На другой день вздумала она пуститься в обратный путь, и все трое поклонников, будучи о том предупреждены, снарядили свою свиту и явились, чтоб ей сопутствовать, а потому ехала она в столь пышном окружении, что ее можно было принять за могущественную королеву. Не обошлось и без сильной ревности со стороны итальянцев к французу, ибо Наис благоволила к нему и весьма мало обращала внимание на остальных. Нередко разрешала она Франсиону пересесть в ее карету и забавлялась с ним беседами, каковые вращались вокруг разных предметов и позволяли ему узнать всю живость ее ума, защищенного от мрака невежества чтением хороших книг. Он испытывал величайшую радость, думая о том, что в столь прекрасной тюрьме ему незачем сетовать на потерю свободы. Тем временем соперники, негодуя на оказываемое ему благоволение, скакали то спереди, то сзади, а по большей части и весьма далеко от кареты своей дамы, дабы некоторым образом ответить презрением на презрение; тем не менее в деревнях, где случалось им проезжать, не придерживались они столь непреклонно своей холодности и селились возможно ближе к Наис. Франсион страстно желал сыграть с ними какую-нибудь штуку, дабы наказать их за то, что они осмелились избрать предметом своего поклонения его даму.

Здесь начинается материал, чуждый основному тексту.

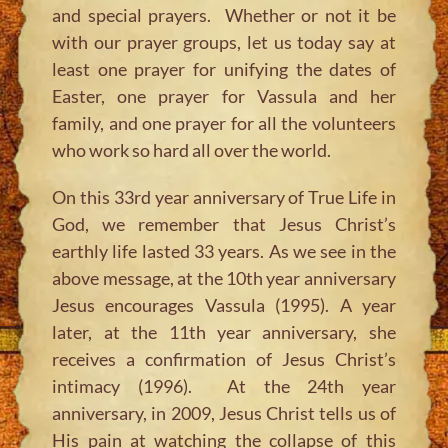
and special prayers. Whether or not it be
with our prayer groups, let us today say at
least one prayer for unifying the dates of
Easter, one prayer for Vassula and her
family, and one prayer for all the volunteers
who work so hard all over the world.
On this 33rd year anniversary of True Life in
God, we remember that Jesus Christ’s
earthly life lasted 33 years. As we see in the
above message, at the 10th year anniversary
Jesus encourages Vassula (1995). A year
later, at the 11th year anniversary, she
receives a confirmation of Jesus Christ’s
intimacy (1996). At the 24th year
anniversary, in 2009, Jesus Christ tells us of
His pain at watching the collapse of this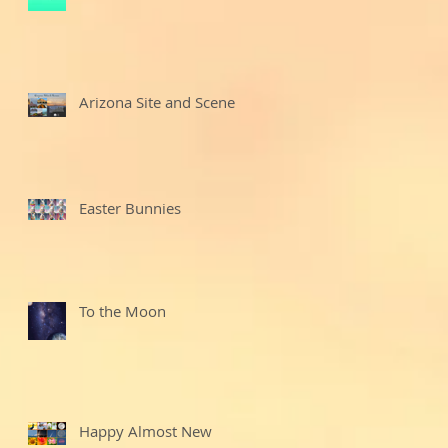
Arizona Site and Scenes
Easter Bunnies
To the Moon
Happy Almost New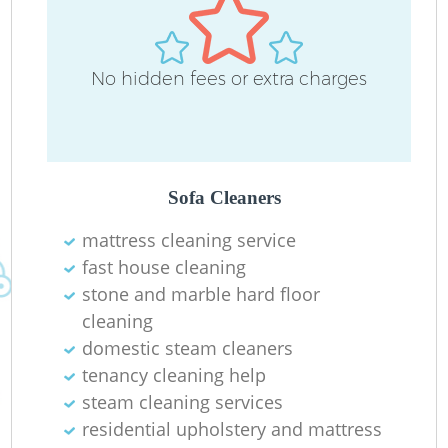
No hidden fees or extra charges
Sofa Cleaners
mattress cleaning service
fast house cleaning
stone and marble hard floor
cleaning
domestic steam cleaners
tenancy cleaning help
steam cleaning services
residential upholstery and mattress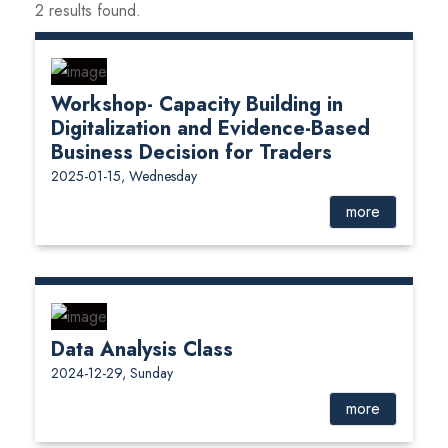
2 results found.
Workshop- Capacity Building in
Digitalization and Evidence-Based
Business Decision for Traders
2025-01-15, Wednesday
more
Data Analysis Class
2024-12-29, Sunday
more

А посему поведал он о своем намерении одному из лакеев Наис, дружбу коего приобрел, и попросил его оказать ему помощь. Этот весьма услужливый человек обещал сделать все, что будет в его силах; затем, следуя указаниям Франсиона, он отправился к Валерию и сказал ему, что Наис побеждена его стараниями ей услужить и только спит и видит, как бы ей поудобнее с ним побеседовать, но что не может сего учинить, так как ей мешают в том двое других назойливых поклонников, а особливо француз, коего надлежит опасаться, пока он находится на землях своей родины, где у него есть друзья и влияние, но что тем не менее она решила уделить Валерию несколько часов, для чего он должен прийти к ней тайком под вечер, перерядившись в такое платье, какое носят ее гайдуки. Рассказав все это Валерию, он отправился с теми же речами к Эргасту; таким образом, оба они оделись согласно его указаниям, полагая, что это крайне необходимо для того, чтобы их не узнали. Валерий первый подошел к дому Наис, а пока он стучался, прибыл Эргаст, каковой, приняв его за лакея, спросил, легла ли уже его госпожа. Тот отвечал довольно надменно, что ему ничего об этом не известно. Эргаст не стерпел такого обращения и наградил его несколькими ругательствами, от коих Валерий так рассвирепел, что они вступили в кулачный бой. Тем временем слуги подошли к дверям со свечами, при свете каковых оба соперника узнали друг друга, что повергло их в неописуемое изумление, после чего, весьма пристыженные, они разошлись по домам разными дорогами. Встретившись на следующий день, они полюбопытствовали узнать, почему и тот и другой перерядились, тем более что им невозможно было скрывать далее свою отчаянную страсть к Наис и старания добиться ее благосклонности; они поведали друг другу все сказанное лакеем и поняли, что над ними хотели посмеяться; тогда они послали за тем, кто передал им поручение, и попросили его объяснить, почему он рассказал обоим одно и то же. Не будучи в состоянии вытянуть из него ничего, кроме маловразумительных ответов, они обещали ему преогромную награду, и он, подстрекаемый вдобавок сочувствием к своим единоплеменникам, признался, что поступил так по наущению Франсиона. При этой вести они решили отомстить и показать нашему французу образчик своей хитрости при первой же оказии, какая представится. Оба кавалера подружились, дабы успешнее вредить общему врагу, и положили между собой не думать о своей любви, пока не отделаются от его особы.